El Grupo Parlamentario del PAN en el Senado anunció que exigirá una implementación transparente y con reglas precisas de la reforma laboral orientada a establecer una jornada semanal de 40 horas, asegurando que esta incluya cinco días de trabajo y dos de descanso, con el fin de que el beneficio llegue de manera real a los trabajadores del país.
Rechazo a esquemas que prolongan la jornada
Legisladores de Acción Nacional criticaron que la propuesta actual mantenga modalidades de seis días laborales por uno de descanso, lo que, a su juicio, contradice el objetivo fundamental de la iniciativa. Además, alertaron sobre la ampliación del tope de horas extraordinarias de nueve a doce por semana, lo cual calificaron como una
simulación que desvirtúa el propósito central de la reforma
.
El PAN advirtió que incrementar el límite de horas extras va en contra del fin de reducir la sobrecarga laboral, pues podría afectar negativamente la salud, el bienestar y la calidad de vida de las personas empleadas, al permitir jornadas extenuantes bajo una apariencia de reducción horaria.

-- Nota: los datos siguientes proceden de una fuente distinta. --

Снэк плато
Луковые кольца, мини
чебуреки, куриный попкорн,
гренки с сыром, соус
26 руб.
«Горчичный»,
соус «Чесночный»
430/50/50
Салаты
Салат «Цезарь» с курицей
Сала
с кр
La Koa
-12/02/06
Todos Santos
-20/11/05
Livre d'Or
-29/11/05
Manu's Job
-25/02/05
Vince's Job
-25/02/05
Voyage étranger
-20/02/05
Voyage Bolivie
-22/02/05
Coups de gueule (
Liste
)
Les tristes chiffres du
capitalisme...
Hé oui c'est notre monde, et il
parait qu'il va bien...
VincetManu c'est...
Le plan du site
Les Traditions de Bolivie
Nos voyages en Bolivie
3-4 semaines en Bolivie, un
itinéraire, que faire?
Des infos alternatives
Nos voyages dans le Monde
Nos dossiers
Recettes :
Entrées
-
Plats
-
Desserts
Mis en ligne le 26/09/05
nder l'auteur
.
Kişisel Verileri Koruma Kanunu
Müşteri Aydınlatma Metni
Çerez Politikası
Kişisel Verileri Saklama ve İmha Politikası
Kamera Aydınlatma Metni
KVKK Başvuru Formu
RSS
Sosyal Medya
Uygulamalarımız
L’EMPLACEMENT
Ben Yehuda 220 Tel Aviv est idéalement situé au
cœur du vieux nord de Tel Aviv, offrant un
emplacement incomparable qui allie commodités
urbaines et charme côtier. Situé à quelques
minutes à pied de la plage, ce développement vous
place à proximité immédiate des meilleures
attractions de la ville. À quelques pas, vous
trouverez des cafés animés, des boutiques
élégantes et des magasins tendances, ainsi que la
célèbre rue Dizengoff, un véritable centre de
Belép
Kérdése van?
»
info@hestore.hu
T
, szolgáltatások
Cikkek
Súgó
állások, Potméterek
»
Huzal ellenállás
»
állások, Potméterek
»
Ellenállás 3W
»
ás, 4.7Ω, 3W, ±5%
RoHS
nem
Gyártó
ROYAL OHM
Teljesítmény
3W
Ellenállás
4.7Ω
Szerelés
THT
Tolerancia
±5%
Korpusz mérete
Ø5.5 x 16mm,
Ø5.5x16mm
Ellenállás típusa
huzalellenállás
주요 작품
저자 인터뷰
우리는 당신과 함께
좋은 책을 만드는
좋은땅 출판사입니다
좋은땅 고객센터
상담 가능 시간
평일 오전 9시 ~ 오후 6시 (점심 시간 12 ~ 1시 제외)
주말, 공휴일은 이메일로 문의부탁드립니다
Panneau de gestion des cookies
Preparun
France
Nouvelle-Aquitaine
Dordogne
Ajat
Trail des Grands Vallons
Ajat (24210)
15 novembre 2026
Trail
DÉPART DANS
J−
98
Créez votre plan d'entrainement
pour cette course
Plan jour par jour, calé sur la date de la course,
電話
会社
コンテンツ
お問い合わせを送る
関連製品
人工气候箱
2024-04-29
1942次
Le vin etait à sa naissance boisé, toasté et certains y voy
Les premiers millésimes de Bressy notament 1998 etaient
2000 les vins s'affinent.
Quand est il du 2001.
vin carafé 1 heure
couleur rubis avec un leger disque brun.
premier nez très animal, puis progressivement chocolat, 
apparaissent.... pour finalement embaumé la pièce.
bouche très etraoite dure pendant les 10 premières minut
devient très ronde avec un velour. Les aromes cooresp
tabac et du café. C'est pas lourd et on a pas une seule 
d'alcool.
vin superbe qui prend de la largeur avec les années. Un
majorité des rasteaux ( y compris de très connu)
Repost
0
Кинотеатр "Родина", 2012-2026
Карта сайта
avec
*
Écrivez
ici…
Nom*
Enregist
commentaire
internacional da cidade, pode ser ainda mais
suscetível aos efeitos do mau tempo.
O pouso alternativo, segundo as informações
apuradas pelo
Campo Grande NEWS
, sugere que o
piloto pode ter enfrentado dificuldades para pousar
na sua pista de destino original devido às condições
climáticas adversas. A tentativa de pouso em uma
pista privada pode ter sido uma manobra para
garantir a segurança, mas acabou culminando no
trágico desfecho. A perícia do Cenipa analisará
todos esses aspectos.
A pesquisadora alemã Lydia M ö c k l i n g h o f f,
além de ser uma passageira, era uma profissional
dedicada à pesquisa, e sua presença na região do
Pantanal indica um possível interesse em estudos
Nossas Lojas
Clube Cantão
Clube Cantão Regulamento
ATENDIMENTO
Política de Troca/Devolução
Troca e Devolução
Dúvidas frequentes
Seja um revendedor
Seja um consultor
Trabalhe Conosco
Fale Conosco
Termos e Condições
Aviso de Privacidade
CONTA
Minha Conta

Transición justa y apoyos para pymes
Los senadores panistas propusieron que se incluyan mecanismos de apoyo fiscal y financiero dirigidos a micro, pequeñas y medianas empresas, para facilitar una transición ordenada hacia la nueva jornada sin poner en riesgo la estabilidad del empleo. Subrayaron que, sin estos ajustes, la reforma podría impactar gravemente la viabilidad de miles de negocios y generar consecuencias adversas en la economía nacional.

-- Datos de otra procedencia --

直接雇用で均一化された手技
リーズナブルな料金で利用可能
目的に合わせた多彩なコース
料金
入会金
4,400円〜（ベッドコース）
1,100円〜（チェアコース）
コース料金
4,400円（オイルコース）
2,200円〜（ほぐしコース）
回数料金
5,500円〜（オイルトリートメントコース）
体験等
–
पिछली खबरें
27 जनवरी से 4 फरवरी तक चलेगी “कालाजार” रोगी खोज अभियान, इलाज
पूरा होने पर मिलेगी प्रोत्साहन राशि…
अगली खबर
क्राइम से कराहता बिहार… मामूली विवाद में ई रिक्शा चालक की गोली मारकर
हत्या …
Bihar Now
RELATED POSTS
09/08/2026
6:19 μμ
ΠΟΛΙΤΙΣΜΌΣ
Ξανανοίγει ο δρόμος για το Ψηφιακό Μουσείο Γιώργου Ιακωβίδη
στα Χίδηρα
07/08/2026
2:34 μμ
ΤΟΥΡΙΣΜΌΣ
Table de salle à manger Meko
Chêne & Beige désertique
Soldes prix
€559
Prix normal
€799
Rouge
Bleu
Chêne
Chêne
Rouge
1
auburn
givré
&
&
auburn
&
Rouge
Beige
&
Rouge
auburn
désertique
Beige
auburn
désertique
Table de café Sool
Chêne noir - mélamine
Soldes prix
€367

El grupo parlamentario insistió en que el dictamen que se discutirá en comisiones del Senado debe establecer lineamientos claros que limiten el uso de horas extraordinarias y eviten estructuras que, en la práctica, mantengan jornadas prolongadas.

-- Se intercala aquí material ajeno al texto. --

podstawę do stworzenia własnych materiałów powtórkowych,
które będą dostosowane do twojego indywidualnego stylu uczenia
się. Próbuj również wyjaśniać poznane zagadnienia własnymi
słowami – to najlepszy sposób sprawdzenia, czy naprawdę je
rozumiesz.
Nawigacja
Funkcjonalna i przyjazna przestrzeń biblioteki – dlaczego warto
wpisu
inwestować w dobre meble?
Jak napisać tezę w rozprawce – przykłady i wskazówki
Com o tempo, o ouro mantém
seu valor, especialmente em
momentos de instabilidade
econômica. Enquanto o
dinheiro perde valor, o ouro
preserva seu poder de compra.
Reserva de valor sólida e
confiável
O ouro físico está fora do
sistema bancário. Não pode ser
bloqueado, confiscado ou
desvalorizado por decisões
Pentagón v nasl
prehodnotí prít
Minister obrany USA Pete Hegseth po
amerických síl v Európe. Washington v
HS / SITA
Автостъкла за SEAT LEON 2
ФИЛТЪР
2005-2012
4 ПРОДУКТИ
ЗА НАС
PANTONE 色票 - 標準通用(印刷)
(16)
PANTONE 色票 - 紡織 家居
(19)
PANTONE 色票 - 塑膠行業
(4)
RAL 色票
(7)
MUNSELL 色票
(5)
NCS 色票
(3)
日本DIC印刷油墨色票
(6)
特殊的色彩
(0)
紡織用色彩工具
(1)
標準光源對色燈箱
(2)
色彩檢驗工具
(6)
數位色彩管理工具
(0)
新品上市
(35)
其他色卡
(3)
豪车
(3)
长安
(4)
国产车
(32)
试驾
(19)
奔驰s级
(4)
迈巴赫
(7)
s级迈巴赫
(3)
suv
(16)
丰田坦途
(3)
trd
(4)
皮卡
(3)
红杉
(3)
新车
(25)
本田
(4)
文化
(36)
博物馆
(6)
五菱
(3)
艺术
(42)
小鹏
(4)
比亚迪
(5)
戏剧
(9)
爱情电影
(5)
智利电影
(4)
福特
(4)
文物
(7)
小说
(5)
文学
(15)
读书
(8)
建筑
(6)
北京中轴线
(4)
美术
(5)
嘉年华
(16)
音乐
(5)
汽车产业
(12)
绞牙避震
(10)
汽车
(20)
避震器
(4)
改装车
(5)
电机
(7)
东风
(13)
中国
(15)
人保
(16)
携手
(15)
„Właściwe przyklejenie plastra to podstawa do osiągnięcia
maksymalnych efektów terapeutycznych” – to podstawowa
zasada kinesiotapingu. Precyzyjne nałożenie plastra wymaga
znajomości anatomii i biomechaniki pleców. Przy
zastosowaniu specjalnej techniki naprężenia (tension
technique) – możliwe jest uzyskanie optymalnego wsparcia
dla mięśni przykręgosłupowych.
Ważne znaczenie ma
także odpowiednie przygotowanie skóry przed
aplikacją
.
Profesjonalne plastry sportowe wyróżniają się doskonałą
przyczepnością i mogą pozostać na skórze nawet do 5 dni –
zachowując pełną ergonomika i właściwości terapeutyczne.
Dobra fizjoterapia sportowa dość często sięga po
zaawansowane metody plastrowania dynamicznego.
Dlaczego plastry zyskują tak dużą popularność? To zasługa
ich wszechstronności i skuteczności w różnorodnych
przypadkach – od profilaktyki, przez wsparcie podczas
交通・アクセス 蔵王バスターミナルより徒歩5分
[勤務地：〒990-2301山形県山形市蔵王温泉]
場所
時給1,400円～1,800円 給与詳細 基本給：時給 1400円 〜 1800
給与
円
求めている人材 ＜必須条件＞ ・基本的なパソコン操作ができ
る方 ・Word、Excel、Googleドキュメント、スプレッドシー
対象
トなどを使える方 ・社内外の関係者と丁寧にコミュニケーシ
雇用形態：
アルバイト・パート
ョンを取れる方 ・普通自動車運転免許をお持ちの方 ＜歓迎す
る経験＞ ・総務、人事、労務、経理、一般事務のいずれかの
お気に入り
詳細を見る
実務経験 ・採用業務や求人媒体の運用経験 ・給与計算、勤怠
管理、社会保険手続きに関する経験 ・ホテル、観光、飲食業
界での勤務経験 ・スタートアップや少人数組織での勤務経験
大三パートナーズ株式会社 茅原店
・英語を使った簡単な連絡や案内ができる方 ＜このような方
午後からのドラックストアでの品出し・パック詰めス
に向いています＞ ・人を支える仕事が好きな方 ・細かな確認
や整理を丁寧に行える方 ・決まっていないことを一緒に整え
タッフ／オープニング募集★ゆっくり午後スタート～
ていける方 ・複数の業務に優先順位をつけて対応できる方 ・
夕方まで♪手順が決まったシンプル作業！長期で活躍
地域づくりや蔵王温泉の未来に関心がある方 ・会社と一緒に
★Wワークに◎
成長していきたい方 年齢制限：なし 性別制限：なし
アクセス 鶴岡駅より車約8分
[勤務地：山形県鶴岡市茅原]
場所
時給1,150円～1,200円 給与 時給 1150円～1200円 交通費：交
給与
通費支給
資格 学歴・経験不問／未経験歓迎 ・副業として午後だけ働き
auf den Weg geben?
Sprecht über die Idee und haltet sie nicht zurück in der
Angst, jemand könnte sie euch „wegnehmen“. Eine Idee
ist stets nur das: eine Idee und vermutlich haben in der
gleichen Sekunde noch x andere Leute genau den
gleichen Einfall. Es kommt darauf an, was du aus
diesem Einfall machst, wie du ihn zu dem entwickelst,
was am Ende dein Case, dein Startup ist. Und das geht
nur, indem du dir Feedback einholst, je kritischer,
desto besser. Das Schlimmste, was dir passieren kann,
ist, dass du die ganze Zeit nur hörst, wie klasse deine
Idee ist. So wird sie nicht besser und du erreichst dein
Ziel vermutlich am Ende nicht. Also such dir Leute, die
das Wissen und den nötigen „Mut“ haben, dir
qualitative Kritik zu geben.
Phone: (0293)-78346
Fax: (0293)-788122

México entre los más laboriosos del mundo
El PAN recordó que México sigue siendo uno de los países con mayor carga horaria anual en la OCDE, superando las 2,100 horas trabajadas cada año, una cifra que contrasta con naciones como Francia, Alemania, Italia y España, donde la jornada efectiva ronda entre 34 y 36 horas semanales.
Estos datos, señalaron, evidencian una tendencia global hacia modelos que promueven el equilibrio entre vida personal y laboral sin afectar la productividad. El partido reiteró su compromiso con una reforma que impulse una cultura de trabajo digno, alinee a México con estándares internacionales y fortalezca el tejido social y familiar, tal como lo promueve la Organización Internacional del Trabajo.